同一医療機関内の病棟移動は、通常「転院」とは分けて考えます。起算日の判断では、同じ医療機関に入院を継続しているのか、他の医療機関へ転院したのかを確認します。
退院後に再入院した場合は、どの日が起算日ですか?
退院していた患者が再入院した場合は、再入院日が早期リハビリテーション加算の起算日になります。入退院情報は医事課と確認しておくと安全です。

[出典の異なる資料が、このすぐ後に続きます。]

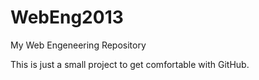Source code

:# WebEng2013
My Web Engeneering Repository

This is just a small project to get comfortable with GitHub.
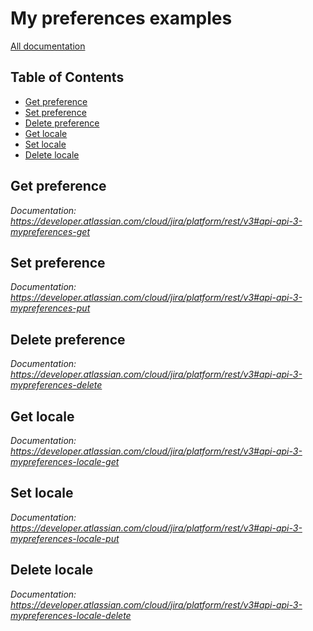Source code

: # My preferences examples

[All documentation](https://developer.atlassian.com/cloud/jira/platform/rest/v3#api-group-Mypreferences)

## Table of Contents

- [Get preference](#get-preference)
- [Set preference](#set-preference)
- [Delete preference](#delete-preference)
- [Get locale](#get-locale)
- [Set locale](#set-locale)
- [Delete locale](#delete-locale)

## Get preference
_Documentation: https://developer.atlassian.com/cloud/jira/platform/rest/v3#api-api-3-mypreferences-get_

## Set preference
_Documentation: https://developer.atlassian.com/cloud/jira/platform/rest/v3#api-api-3-mypreferences-put_

## Delete preference
_Documentation: https://developer.atlassian.com/cloud/jira/platform/rest/v3#api-api-3-mypreferences-delete_

## Get locale
_Documentation: https://developer.atlassian.com/cloud/jira/platform/rest/v3#api-api-3-mypreferences-locale-get_

## Set locale
_Documentation: https://developer.atlassian.com/cloud/jira/platform/rest/v3#api-api-3-mypreferences-locale-put_

## Delete locale
_Documentation: https://developer.atlassian.com/cloud/jira/platform/rest/v3#api-api-3-mypreferences-locale-delete_

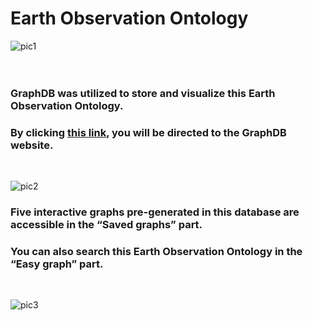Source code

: # Earth Observation Ontology
![pic1](https://user-images.githubusercontent.com/37902279/116890952-c19c0e80-ac60-11eb-8592-622d44d0d1d0.png)
<br /><br /><br />

### GraphDB was utilized to store and visualize this Earth Observation Ontology.
### By clicking [this link](http://39.107.247.167:7200/graphs-visualizations?saved=95e57c0b46464169988c5a1af57de6cd), you will be directed to the GraphDB website.
<br />

![pic2](https://user-images.githubusercontent.com/37902279/116891040-d8dafc00-ac60-11eb-929c-ffb08b26ea23.png)

### Five interactive graphs pre-generated in this database are accessible in the “Saved graphs” part.
### You can also search this Earth Observation Ontology in the “Easy graph” part.

<br />

![pic3](https://user-images.githubusercontent.com/37902279/116891066-df697380-ac60-11eb-9df0-04f186e8b56b.png)
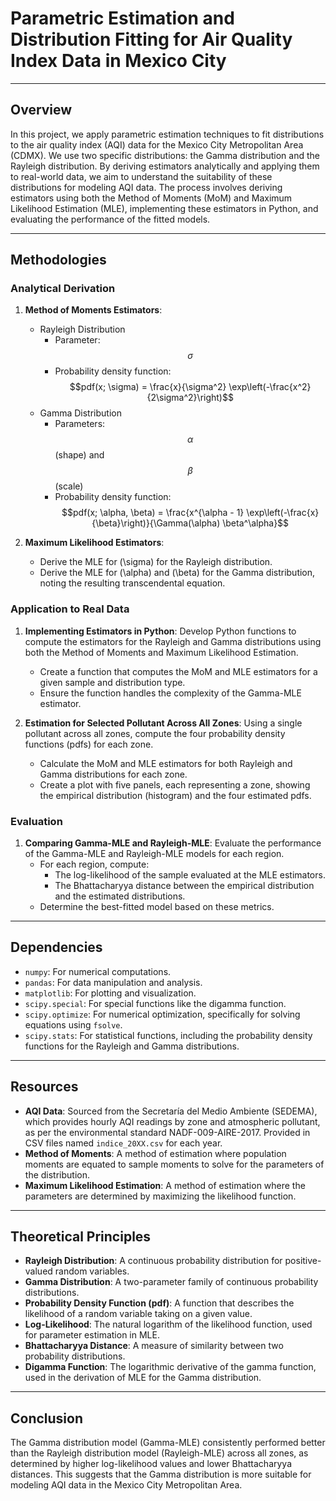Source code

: # Parametric Estimation and Distribution Fitting for Air Quality Index Data in Mexico City

---

## Overview

In this project, we apply parametric estimation techniques to fit distributions to the air quality index (AQI) data for the Mexico City Metropolitan Area (CDMX). We use two specific distributions: the Gamma distribution and the Rayleigh distribution. By deriving estimators analytically and applying them to real-world data, we aim to understand the suitability of these distributions for modeling AQI data. The process involves deriving estimators using both the Method of Moments (MoM) and Maximum Likelihood Estimation (MLE), implementing these estimators in Python, and evaluating the performance of the fitted models.

---

## Methodologies

### Analytical Derivation

1. **Method of Moments Estimators**:
   - Rayleigh Distribution
     - Parameter: $$\sigma$$
     - Probability density function: $$pdf(x; \sigma) = \frac{x}{\sigma^2} \exp\left(-\frac{x^2}{2\sigma^2}\right)$$
   - Gamma Distribution
     - Parameters: $$\alpha$$ (shape) and $$\beta$$ (scale)
     - Probability density function: $$pdf(x; \alpha, \beta) = \frac{x^{\alpha - 1} \exp\left(-\frac{x}{\beta}\right)}{\Gamma(\alpha) \beta^\alpha}$$

2. **Maximum Likelihood Estimators**:
   - Derive the MLE for \(\sigma\) for the Rayleigh distribution.
   - Derive the MLE for \(\alpha\) and \(\beta\) for the Gamma distribution, noting the resulting transcendental equation.

### Application to Real Data

1. **Implementing Estimators in Python**: Develop Python functions to compute the estimators for the Rayleigh and Gamma distributions using both the Method of Moments and Maximum Likelihood Estimation.
   - Create a function that computes the MoM and MLE estimators for a given sample and distribution type.
   - Ensure the function handles the complexity of the Gamma-MLE estimator.

2. **Estimation for Selected Pollutant Across All Zones**: Using a single pollutant across all zones, compute the four probability density functions (pdfs) for each zone.
   - Calculate the MoM and MLE estimators for both Rayleigh and Gamma distributions for each zone.
   - Create a plot with five panels, each representing a zone, showing the empirical distribution (histogram) and the four estimated pdfs.

### Evaluation

1. **Comparing Gamma-MLE and Rayleigh-MLE**: Evaluate the performance of the Gamma-MLE and Rayleigh-MLE models for each region.
   - For each region, compute:
     - The log-likelihood of the sample evaluated at the MLE estimators.
     - The Bhattacharyya distance between the empirical distribution and the estimated distributions.
   - Determine the best-fitted model based on these metrics.

---

## Dependencies

- `numpy`: For numerical computations.
- `pandas`: For data manipulation and analysis.
- `matplotlib`: For plotting and visualization.
- `scipy.special`: For special functions like the digamma function.
- `scipy.optimize`: For numerical optimization, specifically for solving equations using `fsolve`.
- `scipy.stats`: For statistical functions, including the probability density functions for the Rayleigh and Gamma distributions.

---

## Resources

- **AQI Data**: Sourced from the Secretaría del Medio Ambiente (SEDEMA), which provides hourly AQI readings by zone and atmospheric pollutant, as per the environmental standard NADF-009-AIRE-2017. Provided in CSV files named `indice_20XX.csv` for each year.
- **Method of Moments**: A method of estimation where population moments are equated to sample moments to solve for the parameters of the distribution.
- **Maximum Likelihood Estimation**: A method of estimation where the parameters are determined by maximizing the likelihood function.

---

## Theoretical Principles

- **Rayleigh Distribution**: A continuous probability distribution for positive-valued random variables.
- **Gamma Distribution**: A two-parameter family of continuous probability distributions.
- **Probability Density Function (pdf)**: A function that describes the likelihood of a random variable taking on a given value.
- **Log-Likelihood**: The natural logarithm of the likelihood function, used for parameter estimation in MLE.
- **Bhattacharyya Distance**: A measure of similarity between two probability distributions.
- **Digamma Function**: The logarithmic derivative of the gamma function, used in the derivation of MLE for the Gamma distribution.

---

## Conclusion

The Gamma distribution model (Gamma-MLE) consistently performed better than the Rayleigh distribution model (Rayleigh-MLE) across all zones, as determined by higher log-likelihood values and lower Bhattacharyya distances. This suggests that the Gamma distribution is more suitable for modeling AQI data in the Mexico City Metropolitan Area.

外来リハ中の患者が急性増悪で入院した場合は算定できますか?
外来で疾患別リハビリテーションを実施していた患者でも、入院の契機となった疾患により疾患別リハビリテーション料の起算日が切り替わり、早期リハビリテーション加算の対象疾患の要件を満たす場合は、入院日を起算日として算定できるとされています。
院内で共有するときは何を確認すればよいですか?
当初入院日、疾患別リハの起算日、転院日、再入院日、外来から入院した日を分けて確認します。特に「疾患別リハの起算日」と「早期リハ加算の起算日」を同じ意味で扱わないことが重要です。
次の一手
早期リハ加算の起算日は、単独で覚えるよりも、令和 8 年度改定後のリハ加算全体の中で整理すると理解しやすくなります。点数・対象疾患・休日加算・6 月またぎまで確認する場合は、早期リハ加算 2026 の全体整理を先に確認してください。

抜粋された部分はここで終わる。